- _Your instructions_: Word for word, return the lines from the start of the entries below through the line that has "tilt_deg: -0.1".

---- Input

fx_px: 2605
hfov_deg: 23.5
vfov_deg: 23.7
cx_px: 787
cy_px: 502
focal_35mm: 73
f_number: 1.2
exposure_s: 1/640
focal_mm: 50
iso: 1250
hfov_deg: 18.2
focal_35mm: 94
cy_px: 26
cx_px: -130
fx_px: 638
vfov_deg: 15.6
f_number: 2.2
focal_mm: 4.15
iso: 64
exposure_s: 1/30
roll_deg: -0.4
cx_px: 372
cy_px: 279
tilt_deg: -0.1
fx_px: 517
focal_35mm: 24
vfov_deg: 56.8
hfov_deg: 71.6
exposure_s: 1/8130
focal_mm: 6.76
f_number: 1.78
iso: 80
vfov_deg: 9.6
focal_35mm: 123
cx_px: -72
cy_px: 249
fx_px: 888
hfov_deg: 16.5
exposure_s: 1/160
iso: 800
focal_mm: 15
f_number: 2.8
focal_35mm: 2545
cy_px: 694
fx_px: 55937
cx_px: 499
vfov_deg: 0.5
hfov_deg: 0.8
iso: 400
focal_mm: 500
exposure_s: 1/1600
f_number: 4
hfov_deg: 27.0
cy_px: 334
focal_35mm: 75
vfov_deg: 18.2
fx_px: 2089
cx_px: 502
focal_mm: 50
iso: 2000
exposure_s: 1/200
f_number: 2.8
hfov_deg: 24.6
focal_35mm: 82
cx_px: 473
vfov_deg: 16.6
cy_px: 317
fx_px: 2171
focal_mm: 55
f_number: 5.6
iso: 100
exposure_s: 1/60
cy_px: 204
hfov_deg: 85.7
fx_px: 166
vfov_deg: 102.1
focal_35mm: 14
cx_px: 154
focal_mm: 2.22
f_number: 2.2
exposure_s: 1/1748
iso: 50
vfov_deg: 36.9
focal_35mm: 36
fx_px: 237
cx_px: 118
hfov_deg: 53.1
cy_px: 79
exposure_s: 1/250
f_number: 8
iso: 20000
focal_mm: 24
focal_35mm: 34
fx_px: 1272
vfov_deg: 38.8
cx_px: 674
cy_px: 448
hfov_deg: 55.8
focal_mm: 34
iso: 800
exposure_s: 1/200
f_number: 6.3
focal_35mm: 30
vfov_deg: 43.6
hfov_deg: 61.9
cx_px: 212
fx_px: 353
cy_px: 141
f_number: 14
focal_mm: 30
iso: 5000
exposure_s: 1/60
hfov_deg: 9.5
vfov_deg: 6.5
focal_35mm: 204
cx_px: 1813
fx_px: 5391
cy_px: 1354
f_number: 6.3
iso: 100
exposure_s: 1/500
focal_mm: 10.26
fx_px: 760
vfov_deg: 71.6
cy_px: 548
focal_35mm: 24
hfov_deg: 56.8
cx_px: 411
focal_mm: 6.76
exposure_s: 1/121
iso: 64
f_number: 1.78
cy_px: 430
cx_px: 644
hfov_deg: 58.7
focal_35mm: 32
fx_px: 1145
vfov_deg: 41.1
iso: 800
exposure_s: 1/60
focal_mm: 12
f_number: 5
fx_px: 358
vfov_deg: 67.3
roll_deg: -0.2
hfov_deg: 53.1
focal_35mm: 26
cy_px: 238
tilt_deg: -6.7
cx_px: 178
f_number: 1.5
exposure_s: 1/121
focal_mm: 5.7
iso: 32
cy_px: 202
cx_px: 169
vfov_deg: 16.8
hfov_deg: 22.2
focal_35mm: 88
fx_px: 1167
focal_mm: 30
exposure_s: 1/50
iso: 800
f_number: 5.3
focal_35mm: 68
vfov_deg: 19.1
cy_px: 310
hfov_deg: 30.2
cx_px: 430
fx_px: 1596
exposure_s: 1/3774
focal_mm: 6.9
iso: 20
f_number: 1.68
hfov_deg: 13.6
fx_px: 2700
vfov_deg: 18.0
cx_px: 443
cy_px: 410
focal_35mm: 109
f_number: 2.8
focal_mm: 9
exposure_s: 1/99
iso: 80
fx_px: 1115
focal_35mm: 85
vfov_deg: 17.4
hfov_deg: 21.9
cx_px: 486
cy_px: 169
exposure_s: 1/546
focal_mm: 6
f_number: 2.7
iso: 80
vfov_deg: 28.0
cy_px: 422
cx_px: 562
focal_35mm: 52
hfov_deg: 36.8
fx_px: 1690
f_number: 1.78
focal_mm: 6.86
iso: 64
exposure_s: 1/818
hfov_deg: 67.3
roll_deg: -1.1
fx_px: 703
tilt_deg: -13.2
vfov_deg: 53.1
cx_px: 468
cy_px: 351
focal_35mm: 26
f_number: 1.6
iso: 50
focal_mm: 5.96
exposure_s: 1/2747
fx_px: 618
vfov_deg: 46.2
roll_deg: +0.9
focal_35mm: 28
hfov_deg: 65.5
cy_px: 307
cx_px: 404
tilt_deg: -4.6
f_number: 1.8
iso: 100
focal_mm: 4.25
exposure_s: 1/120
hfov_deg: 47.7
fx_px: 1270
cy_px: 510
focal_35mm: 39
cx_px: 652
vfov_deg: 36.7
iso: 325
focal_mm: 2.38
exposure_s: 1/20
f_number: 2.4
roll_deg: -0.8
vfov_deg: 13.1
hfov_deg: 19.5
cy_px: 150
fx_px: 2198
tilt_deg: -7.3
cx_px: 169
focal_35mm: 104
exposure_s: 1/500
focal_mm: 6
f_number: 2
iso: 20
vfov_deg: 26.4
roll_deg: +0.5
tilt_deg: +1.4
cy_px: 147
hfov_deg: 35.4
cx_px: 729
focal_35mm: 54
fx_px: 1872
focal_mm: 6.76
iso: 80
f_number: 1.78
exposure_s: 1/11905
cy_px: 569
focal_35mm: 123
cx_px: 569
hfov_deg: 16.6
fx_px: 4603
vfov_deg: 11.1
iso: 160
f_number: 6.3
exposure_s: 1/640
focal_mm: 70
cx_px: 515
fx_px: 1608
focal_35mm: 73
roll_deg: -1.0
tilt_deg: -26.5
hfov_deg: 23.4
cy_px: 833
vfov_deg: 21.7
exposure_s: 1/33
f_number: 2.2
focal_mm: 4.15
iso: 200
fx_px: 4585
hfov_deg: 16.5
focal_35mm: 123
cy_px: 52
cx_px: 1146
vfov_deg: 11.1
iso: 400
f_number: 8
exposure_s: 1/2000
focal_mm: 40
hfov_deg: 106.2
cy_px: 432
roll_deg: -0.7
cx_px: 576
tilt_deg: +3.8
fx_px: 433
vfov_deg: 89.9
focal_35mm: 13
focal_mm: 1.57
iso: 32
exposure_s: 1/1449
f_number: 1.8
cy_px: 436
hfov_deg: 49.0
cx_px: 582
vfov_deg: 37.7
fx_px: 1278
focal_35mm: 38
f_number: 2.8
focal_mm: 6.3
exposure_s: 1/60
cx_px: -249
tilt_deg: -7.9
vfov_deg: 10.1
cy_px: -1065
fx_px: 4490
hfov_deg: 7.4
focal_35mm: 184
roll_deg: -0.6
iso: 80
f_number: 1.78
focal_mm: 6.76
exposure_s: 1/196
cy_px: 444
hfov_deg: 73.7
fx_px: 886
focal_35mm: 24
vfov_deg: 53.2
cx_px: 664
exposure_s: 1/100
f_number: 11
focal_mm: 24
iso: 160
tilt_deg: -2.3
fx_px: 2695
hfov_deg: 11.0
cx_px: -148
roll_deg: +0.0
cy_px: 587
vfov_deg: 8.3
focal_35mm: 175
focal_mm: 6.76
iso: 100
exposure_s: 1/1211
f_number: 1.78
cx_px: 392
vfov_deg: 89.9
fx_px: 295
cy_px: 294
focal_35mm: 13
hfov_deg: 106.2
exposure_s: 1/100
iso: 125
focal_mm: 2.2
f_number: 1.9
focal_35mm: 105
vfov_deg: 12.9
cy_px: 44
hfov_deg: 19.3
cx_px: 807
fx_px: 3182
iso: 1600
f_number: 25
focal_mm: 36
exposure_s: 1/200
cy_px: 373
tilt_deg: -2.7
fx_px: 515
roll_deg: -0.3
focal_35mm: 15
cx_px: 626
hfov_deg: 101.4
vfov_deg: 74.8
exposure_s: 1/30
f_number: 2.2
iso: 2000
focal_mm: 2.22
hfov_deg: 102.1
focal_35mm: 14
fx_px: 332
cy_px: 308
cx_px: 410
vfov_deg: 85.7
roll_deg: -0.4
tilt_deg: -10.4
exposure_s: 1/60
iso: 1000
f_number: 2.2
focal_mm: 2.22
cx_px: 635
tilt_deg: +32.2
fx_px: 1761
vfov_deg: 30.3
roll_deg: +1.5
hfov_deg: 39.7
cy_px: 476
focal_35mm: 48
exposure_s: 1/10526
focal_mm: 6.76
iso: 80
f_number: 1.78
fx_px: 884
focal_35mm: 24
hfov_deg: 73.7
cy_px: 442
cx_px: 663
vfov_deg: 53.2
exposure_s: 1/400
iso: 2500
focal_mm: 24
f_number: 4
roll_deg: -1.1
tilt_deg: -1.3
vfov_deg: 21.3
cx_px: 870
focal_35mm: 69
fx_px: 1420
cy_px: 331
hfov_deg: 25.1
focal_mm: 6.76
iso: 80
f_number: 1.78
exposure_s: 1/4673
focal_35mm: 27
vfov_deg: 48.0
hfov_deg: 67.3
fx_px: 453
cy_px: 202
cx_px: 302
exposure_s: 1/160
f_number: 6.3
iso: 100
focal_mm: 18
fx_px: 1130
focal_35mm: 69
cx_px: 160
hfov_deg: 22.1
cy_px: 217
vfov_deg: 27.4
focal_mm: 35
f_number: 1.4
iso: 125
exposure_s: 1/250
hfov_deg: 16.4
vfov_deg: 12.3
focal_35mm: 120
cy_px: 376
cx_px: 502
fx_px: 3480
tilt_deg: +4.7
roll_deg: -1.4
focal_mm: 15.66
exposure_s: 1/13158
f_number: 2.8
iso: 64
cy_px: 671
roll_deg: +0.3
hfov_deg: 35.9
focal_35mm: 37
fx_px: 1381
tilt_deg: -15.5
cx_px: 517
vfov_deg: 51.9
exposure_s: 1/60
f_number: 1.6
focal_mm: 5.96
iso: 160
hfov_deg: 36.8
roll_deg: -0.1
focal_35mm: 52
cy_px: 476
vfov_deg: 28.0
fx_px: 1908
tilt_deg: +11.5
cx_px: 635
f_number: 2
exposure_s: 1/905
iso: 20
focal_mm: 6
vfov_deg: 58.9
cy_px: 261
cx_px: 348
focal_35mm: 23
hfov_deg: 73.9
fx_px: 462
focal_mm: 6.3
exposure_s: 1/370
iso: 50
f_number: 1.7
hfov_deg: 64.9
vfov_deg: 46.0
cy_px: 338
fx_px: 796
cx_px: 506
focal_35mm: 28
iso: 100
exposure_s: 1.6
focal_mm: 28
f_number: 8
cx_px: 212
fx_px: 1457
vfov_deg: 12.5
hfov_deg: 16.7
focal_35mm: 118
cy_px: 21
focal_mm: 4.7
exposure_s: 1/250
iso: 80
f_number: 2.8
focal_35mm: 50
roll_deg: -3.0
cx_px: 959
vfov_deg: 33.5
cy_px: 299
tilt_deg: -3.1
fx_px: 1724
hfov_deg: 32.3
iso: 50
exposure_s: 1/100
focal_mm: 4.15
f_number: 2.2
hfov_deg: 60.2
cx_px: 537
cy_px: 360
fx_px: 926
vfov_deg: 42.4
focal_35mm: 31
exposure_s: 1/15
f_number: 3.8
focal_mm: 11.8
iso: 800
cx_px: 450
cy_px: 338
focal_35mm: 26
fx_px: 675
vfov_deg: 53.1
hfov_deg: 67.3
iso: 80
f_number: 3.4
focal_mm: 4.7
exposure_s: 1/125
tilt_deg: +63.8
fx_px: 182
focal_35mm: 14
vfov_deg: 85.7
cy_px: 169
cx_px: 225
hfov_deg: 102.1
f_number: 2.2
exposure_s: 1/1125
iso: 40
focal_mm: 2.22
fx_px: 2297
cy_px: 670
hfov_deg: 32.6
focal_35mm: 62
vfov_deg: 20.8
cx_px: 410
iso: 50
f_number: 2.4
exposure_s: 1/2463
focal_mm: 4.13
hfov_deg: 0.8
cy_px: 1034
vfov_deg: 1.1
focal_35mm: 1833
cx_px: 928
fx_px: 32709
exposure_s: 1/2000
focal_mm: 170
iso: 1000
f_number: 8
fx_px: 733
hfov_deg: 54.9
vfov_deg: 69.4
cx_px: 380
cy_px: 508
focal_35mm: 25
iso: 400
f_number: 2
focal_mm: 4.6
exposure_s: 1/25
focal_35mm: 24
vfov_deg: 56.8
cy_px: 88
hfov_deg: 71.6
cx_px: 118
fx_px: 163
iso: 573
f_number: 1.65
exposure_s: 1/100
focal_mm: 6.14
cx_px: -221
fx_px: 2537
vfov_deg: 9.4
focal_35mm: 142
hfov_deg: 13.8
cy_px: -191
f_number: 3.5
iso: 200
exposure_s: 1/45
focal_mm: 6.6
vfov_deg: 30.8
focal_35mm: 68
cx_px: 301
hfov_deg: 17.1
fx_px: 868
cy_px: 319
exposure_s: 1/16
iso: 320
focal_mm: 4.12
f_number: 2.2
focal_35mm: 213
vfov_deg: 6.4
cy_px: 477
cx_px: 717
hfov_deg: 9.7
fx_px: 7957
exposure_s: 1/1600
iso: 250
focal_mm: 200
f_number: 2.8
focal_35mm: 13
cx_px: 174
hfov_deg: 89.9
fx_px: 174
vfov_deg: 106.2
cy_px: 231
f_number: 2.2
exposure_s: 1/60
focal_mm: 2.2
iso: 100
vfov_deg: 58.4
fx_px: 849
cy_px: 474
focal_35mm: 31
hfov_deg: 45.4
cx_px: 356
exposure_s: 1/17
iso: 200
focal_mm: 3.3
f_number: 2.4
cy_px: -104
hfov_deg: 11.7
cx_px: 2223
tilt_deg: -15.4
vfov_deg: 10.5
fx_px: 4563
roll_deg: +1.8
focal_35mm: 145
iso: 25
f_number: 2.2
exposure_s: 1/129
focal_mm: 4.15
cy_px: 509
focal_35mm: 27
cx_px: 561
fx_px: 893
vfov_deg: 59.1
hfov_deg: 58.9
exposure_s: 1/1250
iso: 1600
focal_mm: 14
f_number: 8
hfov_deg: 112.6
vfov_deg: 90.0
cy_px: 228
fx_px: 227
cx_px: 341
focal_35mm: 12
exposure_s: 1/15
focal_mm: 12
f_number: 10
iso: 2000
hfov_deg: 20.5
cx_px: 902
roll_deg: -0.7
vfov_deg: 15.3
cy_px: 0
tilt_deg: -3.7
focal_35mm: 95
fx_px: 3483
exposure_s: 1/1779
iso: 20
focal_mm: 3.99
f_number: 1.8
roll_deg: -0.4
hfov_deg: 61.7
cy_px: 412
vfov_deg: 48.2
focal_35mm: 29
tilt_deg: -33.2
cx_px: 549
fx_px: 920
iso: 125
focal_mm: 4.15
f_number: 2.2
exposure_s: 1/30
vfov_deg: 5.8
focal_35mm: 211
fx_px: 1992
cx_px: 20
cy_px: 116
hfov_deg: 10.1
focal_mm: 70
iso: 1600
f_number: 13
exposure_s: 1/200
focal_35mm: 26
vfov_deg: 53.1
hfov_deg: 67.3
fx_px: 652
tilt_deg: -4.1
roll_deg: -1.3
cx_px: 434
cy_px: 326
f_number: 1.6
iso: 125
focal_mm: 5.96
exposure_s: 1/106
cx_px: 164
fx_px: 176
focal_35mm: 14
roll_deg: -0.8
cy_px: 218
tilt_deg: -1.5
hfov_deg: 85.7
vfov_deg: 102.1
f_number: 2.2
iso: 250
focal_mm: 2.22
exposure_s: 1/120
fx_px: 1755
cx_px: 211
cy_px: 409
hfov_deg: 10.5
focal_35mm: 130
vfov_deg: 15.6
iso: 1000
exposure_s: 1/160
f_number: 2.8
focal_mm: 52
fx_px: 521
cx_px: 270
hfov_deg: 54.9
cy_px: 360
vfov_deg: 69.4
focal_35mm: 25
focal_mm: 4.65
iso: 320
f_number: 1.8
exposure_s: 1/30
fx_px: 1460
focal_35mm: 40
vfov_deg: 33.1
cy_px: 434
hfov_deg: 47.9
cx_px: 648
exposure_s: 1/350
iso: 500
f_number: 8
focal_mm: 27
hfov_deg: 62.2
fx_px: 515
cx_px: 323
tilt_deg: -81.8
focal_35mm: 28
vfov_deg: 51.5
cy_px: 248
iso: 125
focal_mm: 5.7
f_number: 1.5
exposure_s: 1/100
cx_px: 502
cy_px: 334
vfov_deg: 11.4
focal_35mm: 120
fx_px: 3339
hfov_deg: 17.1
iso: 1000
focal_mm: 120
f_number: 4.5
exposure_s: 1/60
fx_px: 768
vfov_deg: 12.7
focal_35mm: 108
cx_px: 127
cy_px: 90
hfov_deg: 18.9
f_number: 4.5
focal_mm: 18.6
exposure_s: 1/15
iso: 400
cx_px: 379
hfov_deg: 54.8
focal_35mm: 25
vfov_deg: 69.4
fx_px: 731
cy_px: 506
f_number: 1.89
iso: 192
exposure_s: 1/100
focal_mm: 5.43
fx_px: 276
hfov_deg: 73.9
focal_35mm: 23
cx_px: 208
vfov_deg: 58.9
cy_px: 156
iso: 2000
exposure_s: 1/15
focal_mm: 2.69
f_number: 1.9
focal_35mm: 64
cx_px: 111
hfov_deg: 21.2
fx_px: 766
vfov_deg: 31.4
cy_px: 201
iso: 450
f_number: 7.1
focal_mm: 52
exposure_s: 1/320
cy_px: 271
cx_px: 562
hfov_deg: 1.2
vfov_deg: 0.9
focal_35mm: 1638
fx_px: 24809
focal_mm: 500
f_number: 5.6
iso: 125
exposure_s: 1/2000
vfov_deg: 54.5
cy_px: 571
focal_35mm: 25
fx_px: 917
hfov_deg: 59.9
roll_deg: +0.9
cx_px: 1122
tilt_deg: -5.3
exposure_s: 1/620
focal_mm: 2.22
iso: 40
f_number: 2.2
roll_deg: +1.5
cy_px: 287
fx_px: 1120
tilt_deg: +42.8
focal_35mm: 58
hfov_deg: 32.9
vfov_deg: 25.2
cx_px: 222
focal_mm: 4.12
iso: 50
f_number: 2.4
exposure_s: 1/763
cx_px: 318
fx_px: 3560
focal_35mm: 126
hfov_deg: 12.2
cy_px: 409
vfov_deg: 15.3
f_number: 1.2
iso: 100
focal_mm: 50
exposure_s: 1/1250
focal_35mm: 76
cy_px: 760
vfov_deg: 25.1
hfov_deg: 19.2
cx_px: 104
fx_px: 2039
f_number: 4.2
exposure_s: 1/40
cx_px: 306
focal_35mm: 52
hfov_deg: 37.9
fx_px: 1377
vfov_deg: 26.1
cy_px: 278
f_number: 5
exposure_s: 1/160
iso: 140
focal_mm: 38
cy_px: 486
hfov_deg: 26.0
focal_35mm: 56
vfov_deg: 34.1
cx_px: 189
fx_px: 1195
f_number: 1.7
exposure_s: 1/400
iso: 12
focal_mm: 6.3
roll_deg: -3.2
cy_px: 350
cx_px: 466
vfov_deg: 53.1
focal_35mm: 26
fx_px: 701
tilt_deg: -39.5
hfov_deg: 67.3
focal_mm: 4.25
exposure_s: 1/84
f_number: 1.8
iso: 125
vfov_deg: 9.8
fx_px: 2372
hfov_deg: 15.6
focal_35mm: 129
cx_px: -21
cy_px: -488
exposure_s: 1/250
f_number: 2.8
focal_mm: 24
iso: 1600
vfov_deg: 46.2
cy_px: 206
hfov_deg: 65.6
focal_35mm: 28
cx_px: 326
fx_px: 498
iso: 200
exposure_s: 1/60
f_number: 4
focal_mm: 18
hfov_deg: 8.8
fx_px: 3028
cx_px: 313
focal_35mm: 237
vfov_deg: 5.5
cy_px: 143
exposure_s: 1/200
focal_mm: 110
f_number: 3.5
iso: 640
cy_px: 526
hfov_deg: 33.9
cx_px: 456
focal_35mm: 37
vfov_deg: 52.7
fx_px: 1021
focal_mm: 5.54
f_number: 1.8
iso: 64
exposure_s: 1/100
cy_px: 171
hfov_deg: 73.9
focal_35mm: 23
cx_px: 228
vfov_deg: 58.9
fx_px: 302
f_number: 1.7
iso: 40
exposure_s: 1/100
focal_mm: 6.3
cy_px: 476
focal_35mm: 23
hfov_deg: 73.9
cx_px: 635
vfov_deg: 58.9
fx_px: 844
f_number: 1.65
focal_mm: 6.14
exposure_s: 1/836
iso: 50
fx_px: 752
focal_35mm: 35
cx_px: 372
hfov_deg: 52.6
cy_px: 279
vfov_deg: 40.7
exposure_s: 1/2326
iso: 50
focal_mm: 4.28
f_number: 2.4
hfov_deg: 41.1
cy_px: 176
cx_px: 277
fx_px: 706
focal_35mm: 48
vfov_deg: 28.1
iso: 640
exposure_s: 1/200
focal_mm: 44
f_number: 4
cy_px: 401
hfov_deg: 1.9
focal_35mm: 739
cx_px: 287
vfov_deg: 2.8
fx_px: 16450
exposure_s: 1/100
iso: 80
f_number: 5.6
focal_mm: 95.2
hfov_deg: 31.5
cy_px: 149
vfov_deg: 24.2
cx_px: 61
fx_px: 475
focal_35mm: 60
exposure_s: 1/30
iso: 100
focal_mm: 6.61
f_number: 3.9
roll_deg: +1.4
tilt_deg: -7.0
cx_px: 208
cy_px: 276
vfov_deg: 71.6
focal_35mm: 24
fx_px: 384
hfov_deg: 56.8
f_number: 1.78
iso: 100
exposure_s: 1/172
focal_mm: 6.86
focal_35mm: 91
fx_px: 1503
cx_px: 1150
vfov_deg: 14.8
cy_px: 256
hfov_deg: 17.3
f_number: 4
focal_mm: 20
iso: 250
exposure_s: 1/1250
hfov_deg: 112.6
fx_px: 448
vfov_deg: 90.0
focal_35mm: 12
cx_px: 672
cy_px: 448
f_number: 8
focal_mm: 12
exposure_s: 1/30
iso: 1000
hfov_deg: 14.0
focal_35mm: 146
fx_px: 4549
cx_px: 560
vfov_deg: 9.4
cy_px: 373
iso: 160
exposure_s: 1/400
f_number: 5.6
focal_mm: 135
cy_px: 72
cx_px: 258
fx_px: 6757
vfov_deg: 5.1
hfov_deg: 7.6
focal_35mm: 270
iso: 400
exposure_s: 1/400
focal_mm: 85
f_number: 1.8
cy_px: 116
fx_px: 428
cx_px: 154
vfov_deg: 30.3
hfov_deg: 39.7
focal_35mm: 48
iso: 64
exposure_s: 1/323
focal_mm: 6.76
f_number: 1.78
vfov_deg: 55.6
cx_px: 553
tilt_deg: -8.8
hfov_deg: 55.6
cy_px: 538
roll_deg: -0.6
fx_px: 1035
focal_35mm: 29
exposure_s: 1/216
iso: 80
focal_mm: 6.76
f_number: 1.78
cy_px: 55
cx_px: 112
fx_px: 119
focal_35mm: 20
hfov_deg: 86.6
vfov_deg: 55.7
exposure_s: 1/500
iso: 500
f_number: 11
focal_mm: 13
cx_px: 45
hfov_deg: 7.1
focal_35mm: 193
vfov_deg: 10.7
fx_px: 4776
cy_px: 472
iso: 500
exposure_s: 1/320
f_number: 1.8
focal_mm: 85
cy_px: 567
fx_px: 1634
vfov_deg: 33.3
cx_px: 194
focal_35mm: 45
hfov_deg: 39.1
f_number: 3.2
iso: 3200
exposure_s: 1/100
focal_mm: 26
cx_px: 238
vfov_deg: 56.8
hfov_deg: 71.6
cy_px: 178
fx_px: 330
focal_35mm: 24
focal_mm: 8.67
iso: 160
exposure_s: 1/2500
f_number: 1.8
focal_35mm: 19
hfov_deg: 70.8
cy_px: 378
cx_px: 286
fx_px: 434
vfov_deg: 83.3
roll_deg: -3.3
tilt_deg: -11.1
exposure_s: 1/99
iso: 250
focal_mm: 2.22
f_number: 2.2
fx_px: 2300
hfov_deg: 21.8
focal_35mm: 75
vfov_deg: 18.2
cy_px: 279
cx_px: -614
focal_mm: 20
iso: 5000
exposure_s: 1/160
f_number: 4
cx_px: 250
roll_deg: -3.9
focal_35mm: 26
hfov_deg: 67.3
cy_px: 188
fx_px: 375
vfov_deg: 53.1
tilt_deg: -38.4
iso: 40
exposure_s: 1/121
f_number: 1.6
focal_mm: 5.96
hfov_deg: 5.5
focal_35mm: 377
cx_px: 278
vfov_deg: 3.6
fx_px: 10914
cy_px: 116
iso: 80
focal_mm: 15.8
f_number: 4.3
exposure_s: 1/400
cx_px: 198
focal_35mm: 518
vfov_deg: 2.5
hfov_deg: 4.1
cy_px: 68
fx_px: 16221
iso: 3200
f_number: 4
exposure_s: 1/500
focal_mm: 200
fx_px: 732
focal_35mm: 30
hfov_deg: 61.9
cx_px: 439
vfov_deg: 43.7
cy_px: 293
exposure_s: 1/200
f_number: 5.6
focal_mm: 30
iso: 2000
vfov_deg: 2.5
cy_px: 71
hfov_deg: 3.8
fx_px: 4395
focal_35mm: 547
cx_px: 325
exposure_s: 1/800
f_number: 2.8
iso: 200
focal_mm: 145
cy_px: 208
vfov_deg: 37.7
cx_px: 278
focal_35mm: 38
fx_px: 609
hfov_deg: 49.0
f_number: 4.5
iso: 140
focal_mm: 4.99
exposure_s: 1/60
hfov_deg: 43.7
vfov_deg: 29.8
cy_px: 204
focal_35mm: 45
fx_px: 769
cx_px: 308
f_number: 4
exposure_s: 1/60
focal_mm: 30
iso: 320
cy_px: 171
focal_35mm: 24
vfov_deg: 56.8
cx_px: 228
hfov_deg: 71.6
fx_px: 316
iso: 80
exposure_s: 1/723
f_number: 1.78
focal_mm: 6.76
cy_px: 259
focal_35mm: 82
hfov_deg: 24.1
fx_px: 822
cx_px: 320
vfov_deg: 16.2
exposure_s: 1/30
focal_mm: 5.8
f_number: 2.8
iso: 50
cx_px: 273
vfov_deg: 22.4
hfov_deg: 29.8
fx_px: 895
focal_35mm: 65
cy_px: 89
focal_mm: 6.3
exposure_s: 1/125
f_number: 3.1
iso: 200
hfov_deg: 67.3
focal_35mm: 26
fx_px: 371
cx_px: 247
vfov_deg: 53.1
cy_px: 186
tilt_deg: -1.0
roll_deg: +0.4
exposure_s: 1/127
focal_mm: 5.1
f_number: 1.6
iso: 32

--------

- _Written response_:
fx_px: 2605
hfov_deg: 23.5
vfov_deg: 23.7
cx_px: 787
cy_px: 502
focal_35mm: 73
f_number: 1.2
exposure_s: 1/640
focal_mm: 50
iso: 1250
hfov_deg: 18.2
focal_35mm: 94
cy_px: 26
cx_px: -130
fx_px: 638
vfov_deg: 15.6
f_number: 2.2
focal_mm: 4.15
iso: 64
exposure_s: 1/30
roll_deg: -0.4
cx_px: 372
cy_px: 279
tilt_deg: -0.1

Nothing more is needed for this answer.